Carpe diem

Ya lo dijo muy claro Segismundo en el monólogo de La vida es sueño:

¿Qué es la vida? Un frenesí.
¿Qué es la vida? Una ilusión,
una sombra, una ficción,
y el mayor bien es pequeño:
que toda la vida es sueño,
y los sueños, sueños son.

Un frenesí o una ilusión. Una de las pocas diferencias que nos aleja a los humanos de las bestias es que nosotros tenemos conciencia de la caducidad de la vida. Una terrible conciencia que nos inquieta desde los orígenes de los tiempos. Fue esta duda existencial la que nos obligó a crear dioses a los que otorgamos los poderes y la sabiduría que no tenemos, como el mundo de ultratumba.

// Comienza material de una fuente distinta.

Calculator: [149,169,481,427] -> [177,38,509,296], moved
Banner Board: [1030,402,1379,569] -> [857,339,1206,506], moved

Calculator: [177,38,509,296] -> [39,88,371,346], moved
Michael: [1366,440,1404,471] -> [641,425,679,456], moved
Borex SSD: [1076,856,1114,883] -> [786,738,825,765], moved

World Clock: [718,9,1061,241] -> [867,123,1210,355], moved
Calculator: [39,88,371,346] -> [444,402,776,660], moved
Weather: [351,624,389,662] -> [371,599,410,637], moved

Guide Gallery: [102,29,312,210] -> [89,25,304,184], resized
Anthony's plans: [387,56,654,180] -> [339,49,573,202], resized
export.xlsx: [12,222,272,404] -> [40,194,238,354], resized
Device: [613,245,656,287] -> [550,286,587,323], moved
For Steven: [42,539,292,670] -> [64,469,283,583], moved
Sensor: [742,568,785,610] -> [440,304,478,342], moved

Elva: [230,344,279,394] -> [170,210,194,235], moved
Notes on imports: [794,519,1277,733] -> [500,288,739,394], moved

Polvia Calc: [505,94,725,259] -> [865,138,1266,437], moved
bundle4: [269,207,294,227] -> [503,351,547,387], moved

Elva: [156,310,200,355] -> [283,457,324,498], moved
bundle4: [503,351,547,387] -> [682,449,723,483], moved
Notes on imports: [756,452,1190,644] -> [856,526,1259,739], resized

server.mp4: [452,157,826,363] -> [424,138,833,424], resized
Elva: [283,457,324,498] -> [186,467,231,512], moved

De aquí deriva el diferente comportamiento humano. En algún momento de la vida, más o menos largo, los humanos se darán cuenta de que la vida es demasiado corta y por tanto hay que disfrutarla con un delirio furioso, es el tópico literario del carpe diem.

 

Carpe diem

Por el contrario, en otros momentos de la vida, también más o menos extensos, esos dioses que creamos nos recordarán que hay otras vidas, y que la terrenal es solo una ilusión, una sombra, una ficción en la que ellos manejan los hilos. Es la religión.